## INFORMATION GIVEN:
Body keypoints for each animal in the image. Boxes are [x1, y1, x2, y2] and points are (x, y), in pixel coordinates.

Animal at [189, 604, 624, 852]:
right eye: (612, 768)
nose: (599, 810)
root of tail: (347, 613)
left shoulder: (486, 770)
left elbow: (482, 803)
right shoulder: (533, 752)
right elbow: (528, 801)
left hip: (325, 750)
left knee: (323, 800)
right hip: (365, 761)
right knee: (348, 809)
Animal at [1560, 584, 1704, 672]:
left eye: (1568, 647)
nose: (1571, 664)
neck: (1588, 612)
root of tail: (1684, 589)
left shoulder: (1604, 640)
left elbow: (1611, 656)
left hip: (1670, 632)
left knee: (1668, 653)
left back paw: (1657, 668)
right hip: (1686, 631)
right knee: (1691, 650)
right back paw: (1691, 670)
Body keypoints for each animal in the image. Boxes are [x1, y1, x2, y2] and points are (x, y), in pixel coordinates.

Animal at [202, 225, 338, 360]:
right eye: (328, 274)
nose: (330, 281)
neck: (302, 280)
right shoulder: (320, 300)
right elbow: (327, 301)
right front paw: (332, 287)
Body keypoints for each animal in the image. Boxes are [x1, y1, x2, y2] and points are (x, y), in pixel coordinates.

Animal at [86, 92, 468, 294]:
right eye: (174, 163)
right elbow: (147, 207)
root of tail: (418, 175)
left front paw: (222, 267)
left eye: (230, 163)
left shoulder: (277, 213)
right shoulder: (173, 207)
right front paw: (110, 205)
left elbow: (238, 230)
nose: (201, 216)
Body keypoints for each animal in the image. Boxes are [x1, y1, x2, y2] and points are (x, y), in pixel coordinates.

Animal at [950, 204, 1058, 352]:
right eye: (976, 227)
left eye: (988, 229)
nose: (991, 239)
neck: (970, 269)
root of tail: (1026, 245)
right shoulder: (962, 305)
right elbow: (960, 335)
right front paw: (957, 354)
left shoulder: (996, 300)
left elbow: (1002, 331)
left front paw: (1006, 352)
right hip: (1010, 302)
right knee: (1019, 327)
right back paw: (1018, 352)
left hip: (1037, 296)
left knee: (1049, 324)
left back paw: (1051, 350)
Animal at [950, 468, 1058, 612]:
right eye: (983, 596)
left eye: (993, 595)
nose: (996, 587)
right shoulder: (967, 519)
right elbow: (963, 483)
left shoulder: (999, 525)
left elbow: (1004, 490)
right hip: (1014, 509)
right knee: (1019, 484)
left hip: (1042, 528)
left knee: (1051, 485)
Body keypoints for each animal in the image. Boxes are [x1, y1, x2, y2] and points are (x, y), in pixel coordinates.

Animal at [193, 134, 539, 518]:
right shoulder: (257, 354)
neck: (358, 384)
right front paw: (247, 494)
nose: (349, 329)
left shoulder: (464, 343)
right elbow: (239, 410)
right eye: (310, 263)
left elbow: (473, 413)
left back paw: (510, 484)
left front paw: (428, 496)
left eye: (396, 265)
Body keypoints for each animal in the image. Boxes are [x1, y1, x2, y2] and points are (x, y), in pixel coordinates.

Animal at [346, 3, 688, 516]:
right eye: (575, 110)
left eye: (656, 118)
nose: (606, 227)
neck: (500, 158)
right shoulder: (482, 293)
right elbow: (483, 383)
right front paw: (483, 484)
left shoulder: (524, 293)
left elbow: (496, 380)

## TASK ITEM:
Copy every entry above word for word.

## RESULT FOR THIS EXERCISE:
Body keypoints for each animal in the image. Boxes are [x1, y1, x2, y2] and points are (x, y), in pixel coordinates.

Animal at [189, 604, 624, 852]:
right eye: (612, 768)
nose: (599, 810)
root of tail: (347, 613)
left shoulder: (486, 770)
left elbow: (482, 803)
right shoulder: (533, 752)
right elbow: (528, 801)
left hip: (325, 750)
left knee: (323, 800)
right hip: (365, 761)
right knee: (348, 809)
Animal at [1560, 584, 1704, 672]:
left eye: (1568, 647)
nose: (1571, 664)
neck: (1588, 612)
root of tail: (1684, 589)
left shoulder: (1604, 640)
left elbow: (1611, 656)
left hip: (1670, 632)
left knee: (1668, 653)
left back paw: (1657, 668)
right hip: (1686, 631)
right knee: (1691, 650)
right back paw: (1691, 670)
Body keypoints for each animal in the image. Boxes are [x1, y1, x2, y2] and points are (x, y), in pixel coordinates.

Animal at [202, 225, 338, 360]:
right eye: (328, 274)
nose: (330, 281)
neck: (302, 280)
right shoulder: (320, 300)
right elbow: (327, 301)
right front paw: (332, 287)
Body keypoints for each animal in the image. Boxes are [x1, y1, x2, y2] and points are (x, y), in pixel coordinates.

Animal at [86, 92, 468, 294]:
right eye: (174, 163)
right elbow: (147, 207)
root of tail: (418, 175)
left front paw: (222, 267)
left eye: (230, 163)
left shoulder: (277, 213)
right shoulder: (173, 207)
right front paw: (110, 205)
left elbow: (238, 230)
nose: (201, 216)
Body keypoints for each animal in the image. Boxes are [x1, y1, x2, y2] and points are (x, y), in pixel coordinates.

Animal at [950, 204, 1058, 352]:
right eye: (976, 227)
left eye: (988, 229)
nose: (991, 239)
neck: (970, 269)
root of tail: (1026, 245)
right shoulder: (962, 305)
right elbow: (960, 335)
right front paw: (957, 354)
left shoulder: (996, 300)
left elbow: (1002, 331)
left front paw: (1006, 352)
right hip: (1010, 302)
right knee: (1019, 327)
right back paw: (1018, 352)
left hip: (1037, 296)
left knee: (1049, 324)
left back paw: (1051, 350)
Animal at [950, 468, 1058, 612]:
right eye: (983, 596)
left eye: (993, 595)
nose: (996, 587)
right shoulder: (967, 519)
right elbow: (963, 483)
left shoulder: (999, 525)
left elbow: (1004, 490)
right hip: (1014, 509)
right knee: (1019, 484)
left hip: (1042, 528)
left knee: (1051, 485)
Body keypoints for each animal in the image. Boxes are [x1, y1, x2, y2] and points are (x, y), in pixel coordinates.

Animal at [193, 134, 539, 518]:
right shoulder: (257, 354)
neck: (358, 384)
right front paw: (247, 494)
nose: (349, 329)
left shoulder: (464, 343)
right elbow: (239, 410)
right eye: (310, 263)
left elbow: (473, 413)
left back paw: (510, 484)
left front paw: (428, 496)
left eye: (396, 265)
Body keypoints for each animal in the image. Boxes are [x1, y1, x2, y2] and points are (x, y), in pixel coordinates.

Animal at [346, 3, 688, 516]:
right eye: (575, 110)
left eye: (656, 118)
nose: (606, 227)
neck: (500, 158)
right shoulder: (482, 293)
right elbow: (483, 383)
right front paw: (483, 484)
left shoulder: (524, 293)
left elbow: (496, 380)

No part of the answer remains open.